🏠 Advanced House Prices Prediction

A complete machine learning solution for predicting house prices using the Ames Housing dataset. This project implements an end-to-end pipeline from data preprocessing to web deployment, achieving competitive performance on the Kaggle leaderboard.

🚀 Features

Data Processing Pipeline: Automated cleaning and feature engineering for optimal model performance.
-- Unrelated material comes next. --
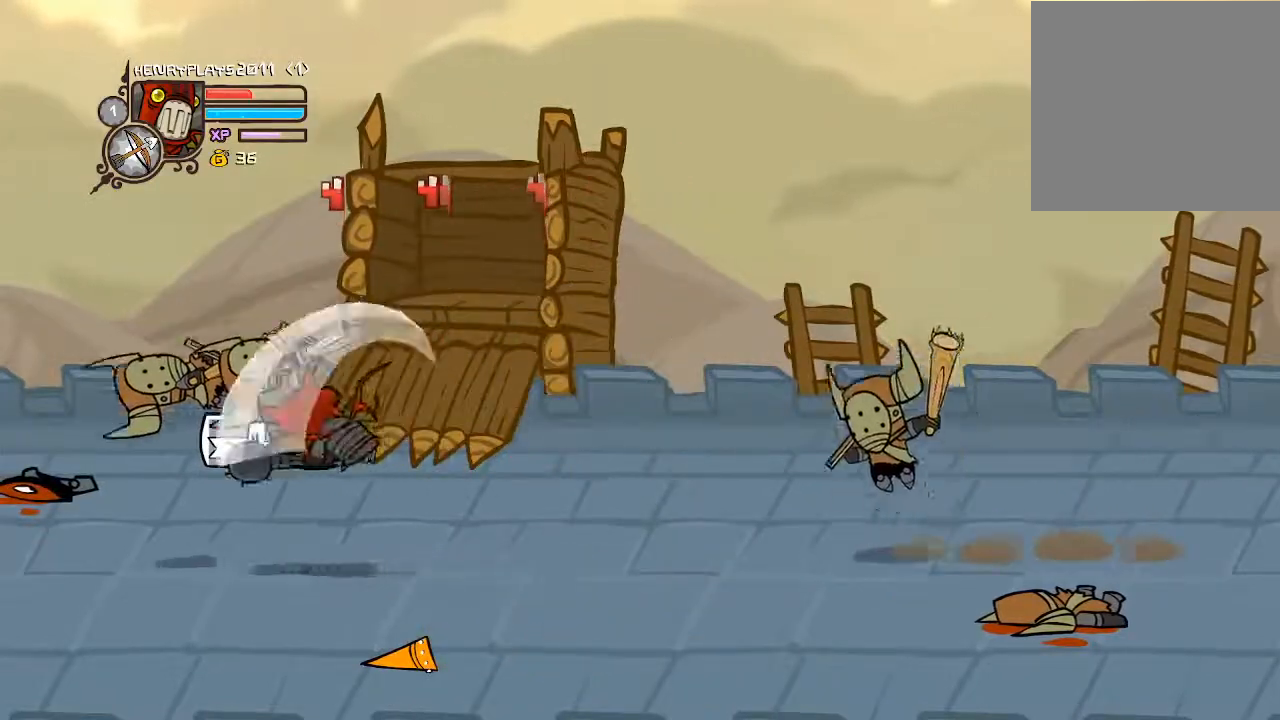
{"buttons": [], "left_stick": "center", "events": [[17, "Y", "down"], [117, "Y", "up"], [217, "Y", "down"], [317, "Y", "up"], [383, "DPAD_LEFT", "up"], [400, "Y", "down"], [500, "Y", "up"]]}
Please read data/data_description.txt for detailed feature explanations and comprehensive understanding of the dataset.
Multiple ML Models: Linear Regression and XGBoost implementations with performance comparison
Interactive Web Application: Streamlit-based interface for real-time predictions and custom model training
Production Ready: Docker containerization and comprehensive evaluation metrics

📂 Folder Structure

├── 📂 data/                # Datasets and description
│   ├── 📄 train.csv        # Training data
│   ├── 📄 test.csv         # Test data
│   ├── 📄 new_train.csv    # Processed training data
│   ├── 📄 new_test.csv     # Processed test data
│   ├── 📄 data_description.txt
├── 📂 models/              # Trained models and schemas
│   ├── 📦 linear_regression_model.pkl
│   └── 📄 schemas.py       # Pydantic data validation
│
├── 📂 configs/             # Application configuration
│   └── ⚙️ config.py
│
├── 📂 views/               # Streamlit application components
│   ├── 🏡 house_price.py   # Main prediction interface
│   ├── 🛠️ custom_linear_app.py    # Custom model training
│   └── 🚀 custom_xgboost.py       # XGBoost implementation
│
├── 📓 data_cleaning_and_feature_engineering.ipynb
├── 🐳 Dockerfile           # Container configuration
├── environment.yml         # Conda environment
├── Instructions.md         # Student instructions
├── LICENSE                 # License information
├── 🚀 main.py              # Application entry point
├── Party_Time.ipynb        # Google Colab notebook
├── 📦 requirements.txt     # Dependencies
├── server-instructions.md  # Server setup guide
└── 🖥️ start.sh             # Launch script

🚀 Quick Start

Prerequisites

Python 3.8+
pip or conda
Kaggle account (for dataset access)

Installation

Clone the repository

git clone <repository-url>
cd Kaggle_Advanced_House_Prices

⚙️ Environment Setup

🅰️ Option 1: Create and activate a virtual environment

🐧 Linux/macOS

python3.11 -m venv .venv
source .venv/bin/activate

🪟 Windows

python -m venv .venv
.\.venv\Scripts\activate

Or alternatively using Conda for all OS:

conda env create -f environment.yml
conda activate kaggle-house-prices

Add conda to your kernel to use it in Jupyter Notebook.

conda install ipykernel
python -m ipykernel install --user --name loan-approval --display-name "Loan Approval"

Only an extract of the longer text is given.